By Drs. Lisa and Patrick Cohn
As a sports psychology expert, I often work very closely with my students’ parents when I provide one-on-one mental coaching for young athletes. That’s because it helps me—and my students--when parents are knowledgeable about “mental game” strategies for young athletes.
Yes, parents need mental training, too!
Parent sometimes can impede my mental coaching process, even though they have the best intentions.
Parents’ expectations can pressure young athletes. Parents will often impose their own expectations on their kids, thinking that they are actually boosting their confidence. But often, the opposite is true.
When coaching my students in golf, I try to help the parents and athletes understand that strict expectations limit kids’ performance. They often do this by undermining kids’ confidence.
Confidence leads athletes into the winner’s circle. Expectations lead athletes to frustration when they are not performing up to their self-imposed ideals.
When working with students, I teach these concepts and help young athletes identify expectations that hurt their performance.

....

▶ ASSIGNMENT A
Return the passage of the piece on parents' expectations of young athletes from "Parent sometimes can" up to and including "undermining kids’ confidence.".
▶ ASSIGNMENT B
For each statement, say whether the piece on parents' expectations of young athletes agrees with it, answering yes or no and quoting the words that decide it: (i) Parents' expectations can put pressure on young athletes. (ii) Strict expectations improve kids' performance. (iii) Confidence leads athletes to frustration.
▶ ASSIGNMENT C
Write a continuation of the piece on parents' expectations of young athletes, starting after its final sentence.
The listing that follows has no connection to the piece on parents' expectations of young athletes.

[Page images and the text extracted from them]
....

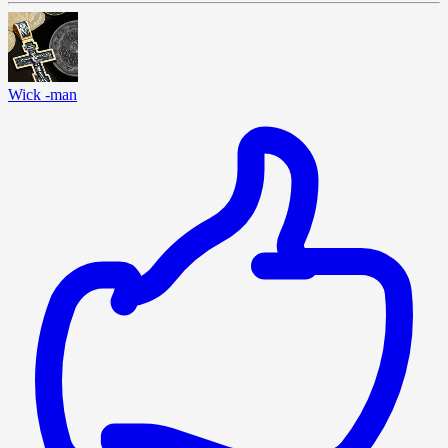
Wick -man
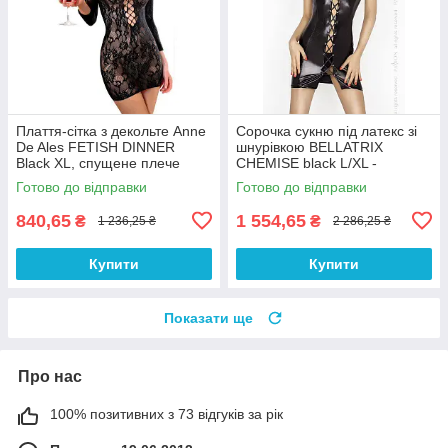
Плаття-сітка з декольте Anne
Сорочка сукню під латекс зі
De Ales FETISH DINNER
шнурівкою BELLATRIX
Black XL, спущене плече
CHEMISE black L/XL -
100% Анонімності
Passion, трусики 100%
Готово до відправки
Готово до відправки
Анонімності
840,65
1 554,65
₴
₴
1 236,25 ₴
2 286,25 ₴
Купити
Купити
Показати ще
Про нас
100% позитивних з 73 відгуків за рік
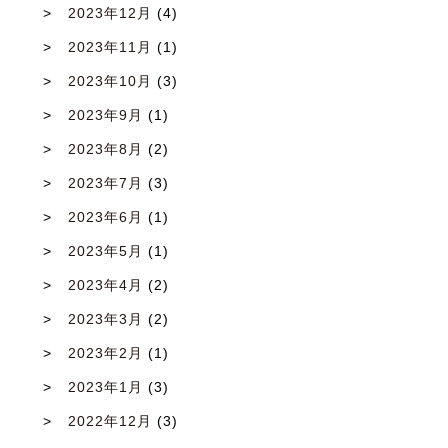
2023年12月
(4)
2023年11月
(1)
2023年10月
(3)
2023年9月
(1)
2023年8月
(2)
2023年7月
(3)
2023年6月
(1)
2023年5月
(1)
2023年4月
(2)
2023年3月
(2)
2023年2月
(1)
2023年1月
(3)
2022年12月
(3)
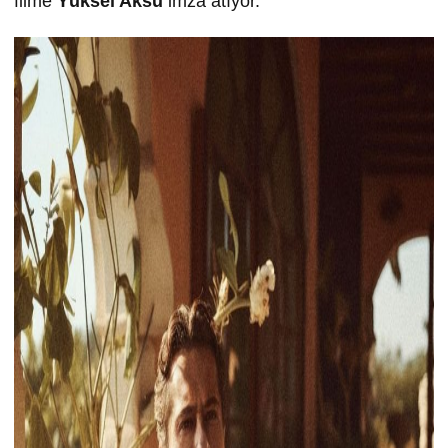
filme
Yüksel Aksu
imza atıyor.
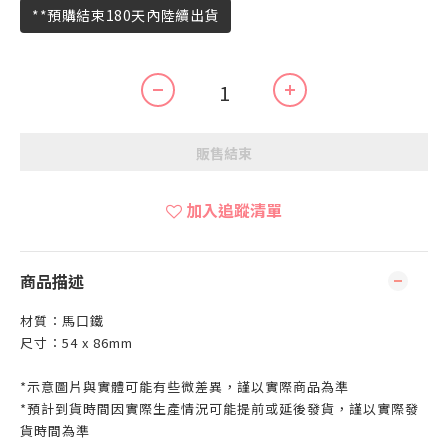
**預購結束180天內陸續出貨
販售結束
加入追蹤清單
商品描述
材質：馬口鐵
尺寸：54 x 86mm
*示意圖片與實體可能有些微差異，謹以實際商品為準
*預計到貨時間因實際生產情況可能提前或延後發貨，謹以實際發
貨時間為準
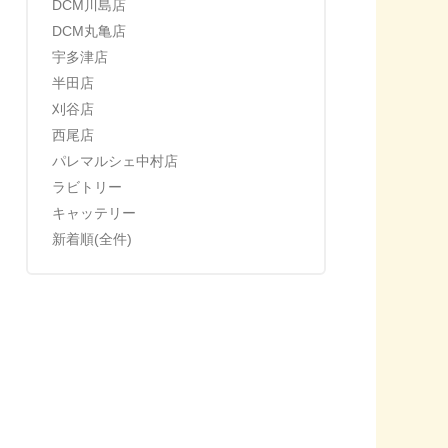
DCM川島店
DCM丸亀店
宇多津店
半田店
刈谷店
西尾店
パレマルシェ中村店
ラビトリー
キャッテリー
新着順(全件)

....

▶ RESPONSE A
Parent sometimes can impede my mental coaching process, even though they have the best intentions.
Parents’ expectations can pressure young athletes. Parents will often impose their own expectations on their kids, thinking that they are actually boosting their confidence. But often, the opposite is true.
When coaching my students in golf, I try to help the parents and athletes understand that strict expectations limit kids’ performance. They often do this by undermining kids’ confidence.

▶ RESPONSE B
(i) Yes: "Parents’ expectations can pressure young athletes."
(ii) No: "strict expectations limit kids’ performance"
(iii) No: "Confidence leads athletes into the winner’s circle."

▶ RESPONSE C
Parents, in their efforts to be supportive, often say or do things that are interpreted by the child as expectations. Let’s get back to my golf example. A parent, with good intentions, might say, “You should be able to shoot even par on this course today – you have done it before.”
It sounds supportive and seems like the correct thing to say, right? Not from a mental game perspective. Young golfers can interpret such statements in surprising ways. In this case, the child may think he should shoot even par and if he doesn’t, he’s letting down his parents.
I know…sounds like a stretch, but this is how the mind of the young athlete works. He internalizes your high expectations, then becomes more conscious about his score for the day. He believes he should shoot even par for the day.
This is why parents need mental training too. You need to impart the mental game lessons that I teach my students.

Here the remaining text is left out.